Summary: A new study out of the University of Alberta has challenged the long held belief that heart attack sufferers need an extended period to re-build heart strength. It appears that the opposite is true however the challenge is keeping patients motivated to exercise. One potential solution is to workout at work.
A long held medical belief prescribing extended periods of rest for millions of heart attack victims over the years has been challenged by a recent study from the Faculty of Rehabilitation Medicine at the University of Alberta. Researchers found that the health outcomes for heart attack patients were increased favorably by instituting exercise as early and often in the recovery period as possible. The challenge for most was fitting an extended exercise regimen into patient’s lives. TrekDesk treadmill desks provide a unique solution, allowing exercise without additional time out of the work day.
The study, a collaborative effort between the University of Alberta, Duke, Stanford and the University of British Colombia reviewing over 20 years of medical trials, found that stable heart attack patients benefitted most from an exercise program within a week of the attack as opposed to a standard 30 day rest period prior to rehabilitation.
Study co-author Mark Haykowsky stated the importance of the findings, “While it's been shown that exercise has a favorable effect on heart function, it's also important to dispel the idea that what the heart needs is rest.

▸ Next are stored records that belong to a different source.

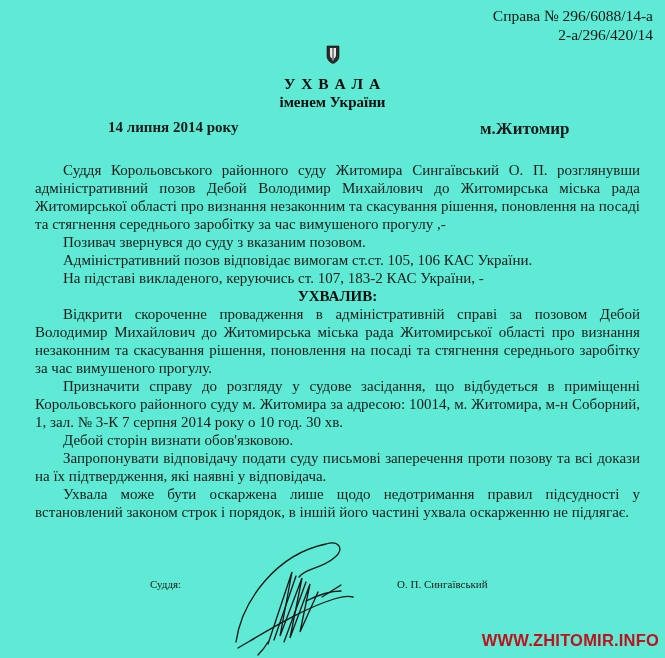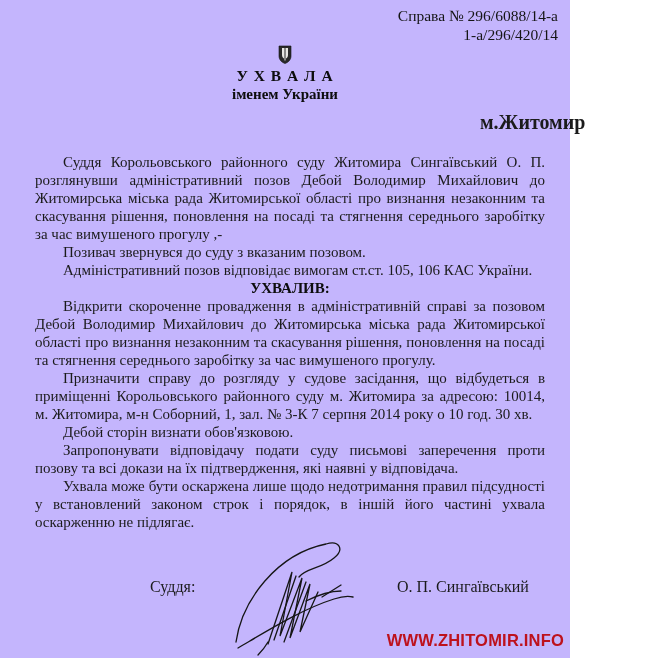--- a/index.html
+++ b/index.html
@@ -6,8 +6,8 @@
   body{width:665px;height:658px;overflow:hidden;}
   .page{
     position:relative;
-    width:570px;height:658px;
-    background:#c4b5fd;
+    width:665px;height:658px;
+    background:#5eead4;
     font-family:"Liberation Serif","DejaVu Serif",serif;
     color:#1b1b1b;
     box-sizing:border-box;

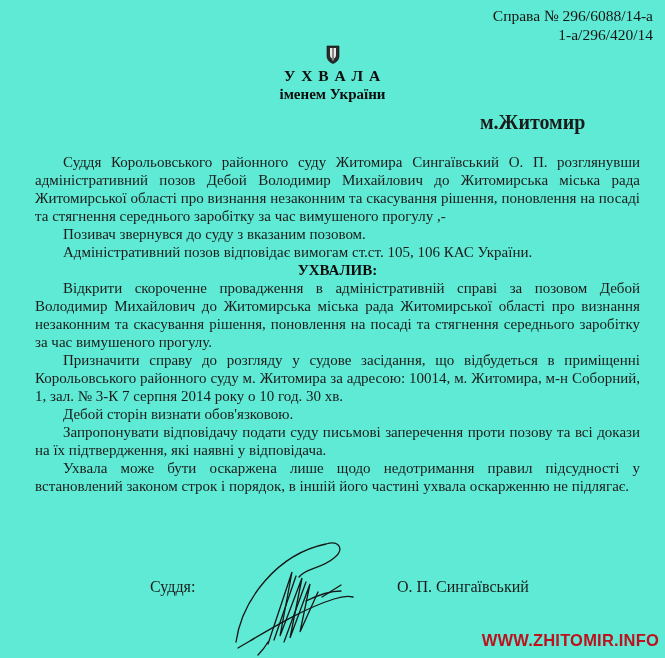--- a/index.html
+++ b/index.html
@@ -65,7 +65,7 @@
 
   <div class="case-numbers">
     <div>Справа № 296/6088/14-а</div>
-    <div>1-а/296/420/14</div>
+    <div>2-а/296/420/14</div>
   </div>
 
   <div class="emblem-wrap">

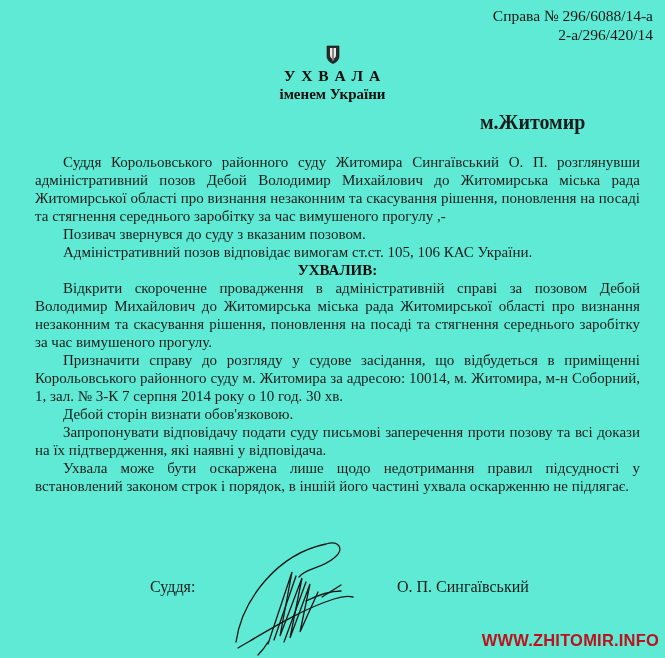--- a/index.html
+++ b/index.html
@@ -24,7 +24,7 @@
   .emblem-wrap svg{display:inline-block;vertical-align:top;}
   .doc-title{
     text-align:center;font-weight:bold;font-size:15.5px;
-    letter-spacing:1px;color:#0d0d0d;margin-top:1px;
+    letter-spacing:1px;color:#0d0d0d;margin-top:9px;
   }
   .doc-subtitle{
     text-align:center;font-weight:bold;font-size:15px;color:#0d0d0d;

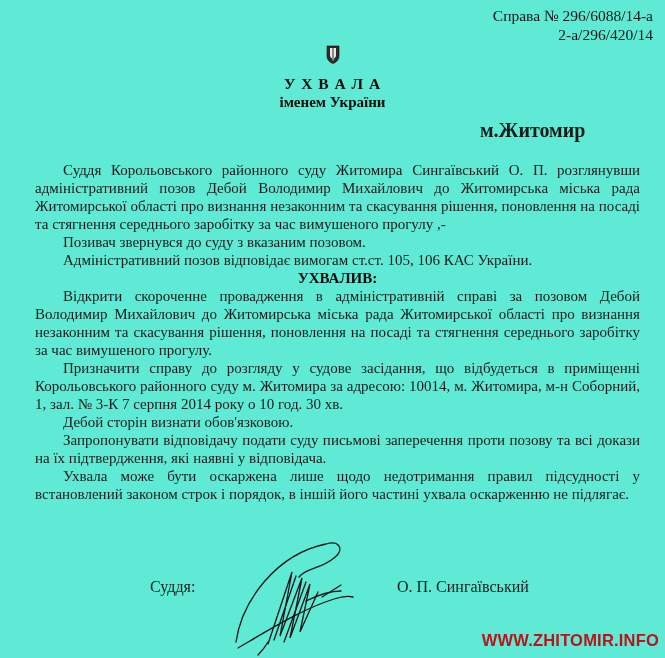--- a/index.html
+++ b/index.html
@@ -82,6 +82,7 @@
   <div class="doc-subtitle">іменем України</div>
 
   <div class="date-row">
+    <span class="date">14 липня 2014 року</span>
     <span class="city">м.Житомир</span>
   </div>
 

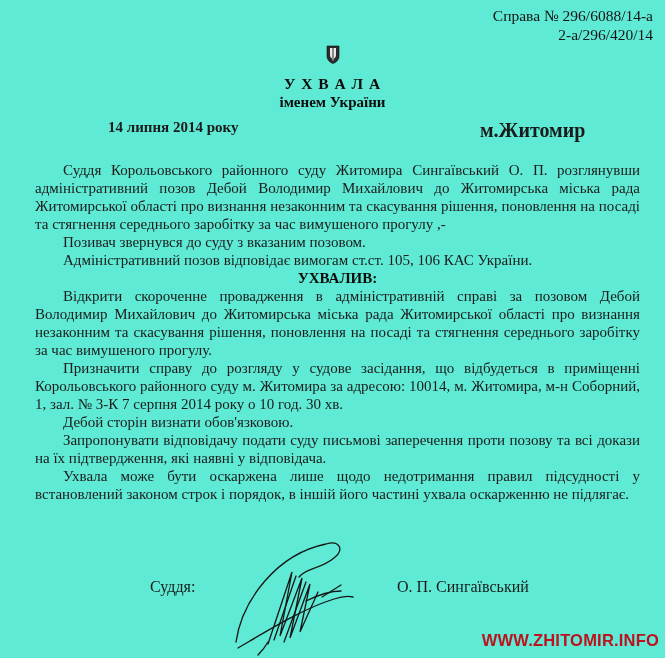--- a/index.html
+++ b/index.html
@@ -32,7 +32,7 @@
   }
   .date-row{position:relative;height:18px;margin-top:8px;}
   .date-row .date{position:absolute;left:108px;top:0;font-weight:bold;font-size:15px;}
-  .date-row .city{position:absolute;left:480px;top:0;font-weight:bold;font-size:20px;}
+  .date-row .city{position:absolute;left:480px;top:0;font-weight:bold;font-size:17px;}
   .content{margin:24px 25px 0 35px;font-size:15px;line-height:18px;}
   .content p{margin:0;text-align:justify;text-indent:28px;}
   .sec-heading{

Exercise is a wonder drug that hasn't been bottled.” The study found that the heart responds better to early introduction and prolonged adherence to aerobic exercise regimens such as walking. "For every week that a patient delayed his or her exercise treatment, he or she would have to train for the equivalent of one month longer to get similar benefits," stated study co-author Alex Clarke. "Our findings suggest that at least six months of exercise is the most beneficial."
“The challenge for heart patients and the general population is finding time to make exercise a priority let alone a habit when our office and home environments encourage sedentary behaviors,” state Steve Bordley, CEO of TrekDesk Treadmill Desks. “We have to introduce products and mechanisms that trigger exercise automatically if we ever hope to change long term behaviors and positively impact health.”